#### WHAT TO PRODUCE
Please repeat, without alteration, the line containing "Smoking - Women (%), Denmark: 10 -> 25" and every line that follows it to the end of the entries below, and only those lines.
________________________________________
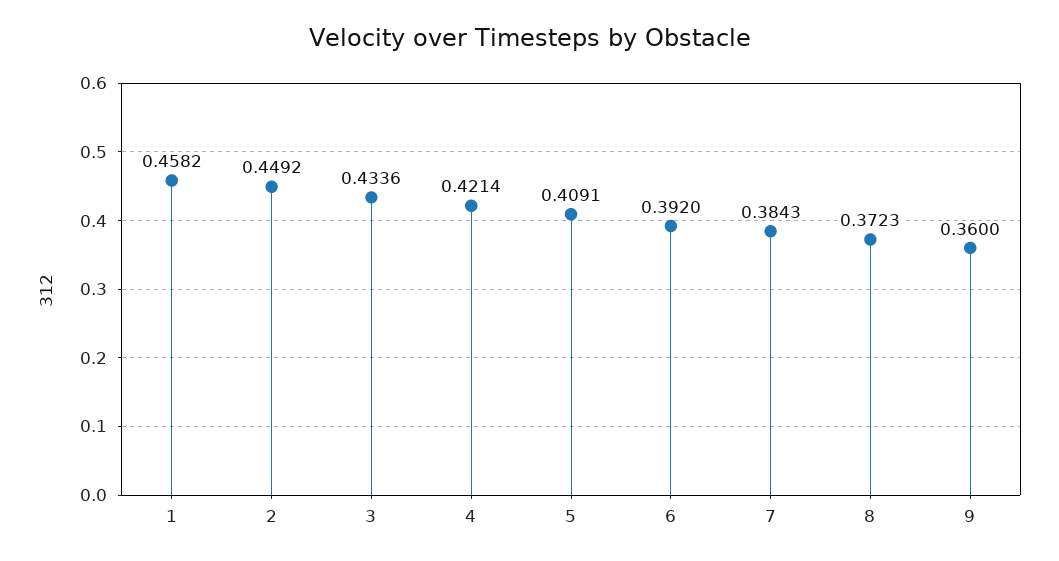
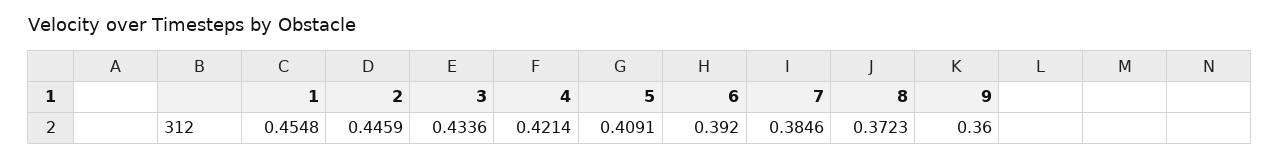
1: 0.4582 -> 0.4548
2: 0.4492 -> 0.4459
7: 0.3843 -> 0.3846

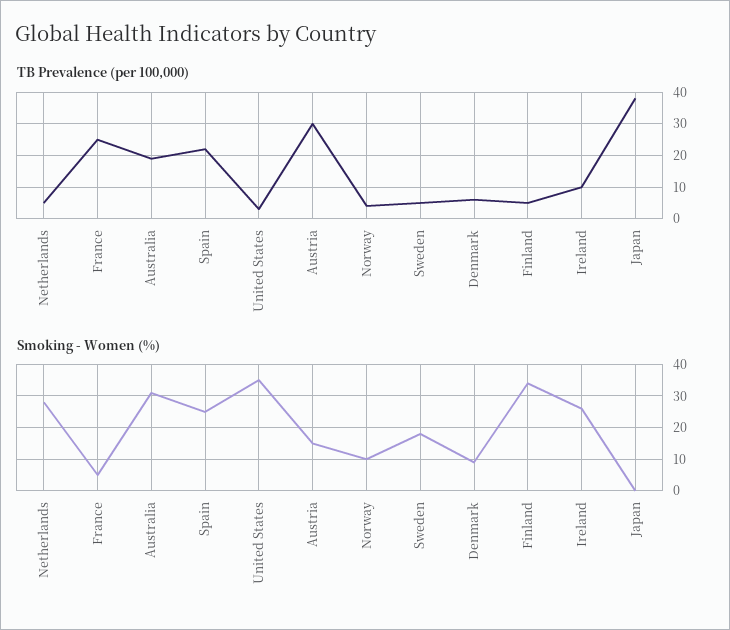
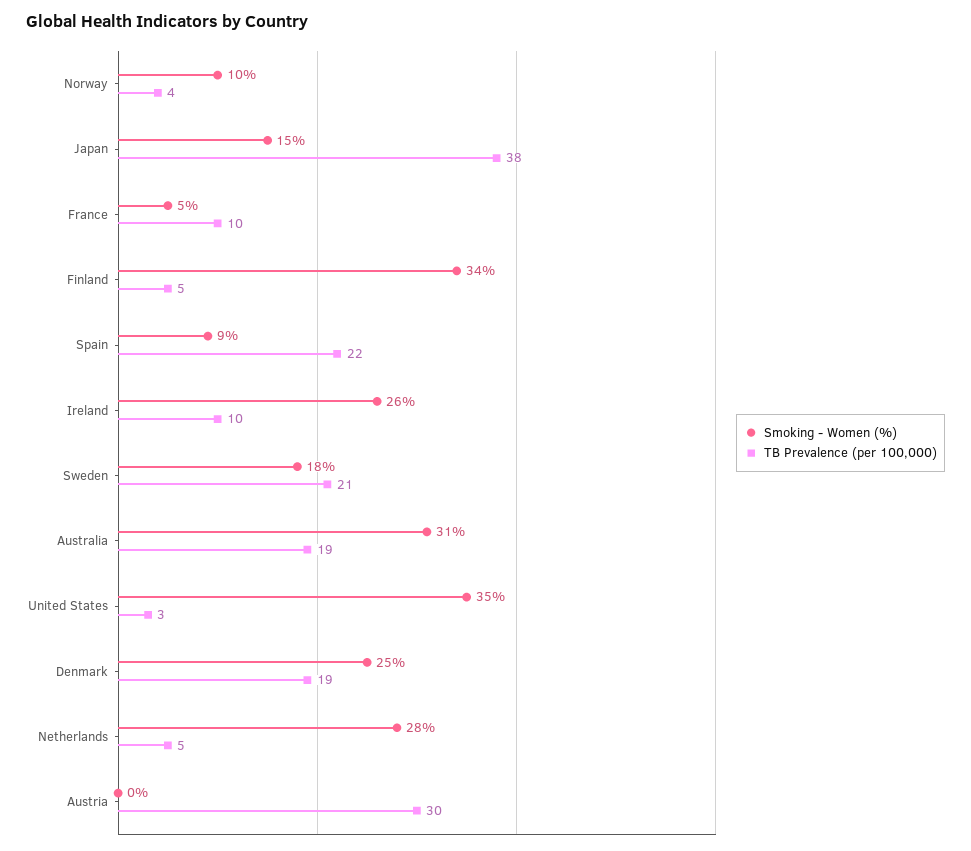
TB Prevalence (per 100,000), France: 25 -> 10
TB Prevalence (per 100,000), Sweden: 5 -> 21
TB Prevalence (per 100,000), Denmark: 5 -> 19
Smoking - Women (%), Spain: 25 -> 9
Smoking - Women (%), Austria: 15 -> 0
Smoking - Women (%), Denmark: 10 -> 25
Smoking - Women (%), Japan: 0 -> 15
________________________________________
#### TASK ANSWER
Smoking - Women (%), Denmark: 10 -> 25
Smoking - Women (%), Japan: 0 -> 15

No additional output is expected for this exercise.